Small models, big reasoning

The frontier models are extraordinary, and they are also not always the right tool. Sometimes you want something that runs locally, cheaply, privately, and fast enough to sit inside a loop. The problem: small models are worse at reasoning. So I went looking for how much of that gap is the model, and how much is the prompt shape around it.

Turns out: a lot of it is the shape.

What I built

A library of 16 reasoning strategies, each lifted from a paper and boiled down to something you can actually run: Chain of Thought, self-consistency, decomposition, step-back, and the rest. Then an auto-router that looks at the task and picks the strategy family that fits, instead of forcing one on everything.
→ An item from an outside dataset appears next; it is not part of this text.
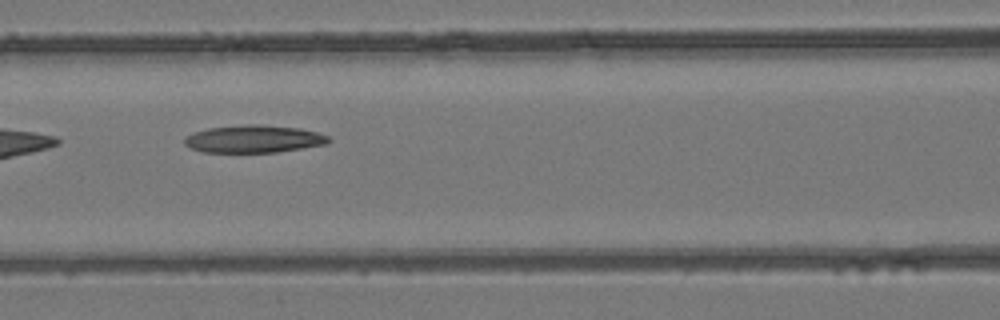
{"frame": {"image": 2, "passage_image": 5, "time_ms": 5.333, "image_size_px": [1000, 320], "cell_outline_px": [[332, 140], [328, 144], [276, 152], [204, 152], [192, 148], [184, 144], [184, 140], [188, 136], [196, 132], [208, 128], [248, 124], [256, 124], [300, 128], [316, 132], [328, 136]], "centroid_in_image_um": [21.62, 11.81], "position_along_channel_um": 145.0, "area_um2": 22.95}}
Because that’s the real finding: there is no single best way to make a model reason. A strategy that rescues a multi-step math problem is dead weight on a lookup. Reasoning is not a setting you turn on. It’s a tool you match to the job.

What it taught me

Structure beats scale, up to a point. A small model with the right scaffold often beats a bigger one with none. The scaffold is cheap; the parameters aren’t.
Routing is the interesting problem. Picking the method is harder and more valuable than any single method.
This is plumbing. Nobody sees a router. It just makes everything downstream smarter, which is exactly the kind of thing I like to own.

Local, small, well-routed models are going to matter more than the current discourse suggests. I’d rather be early on that.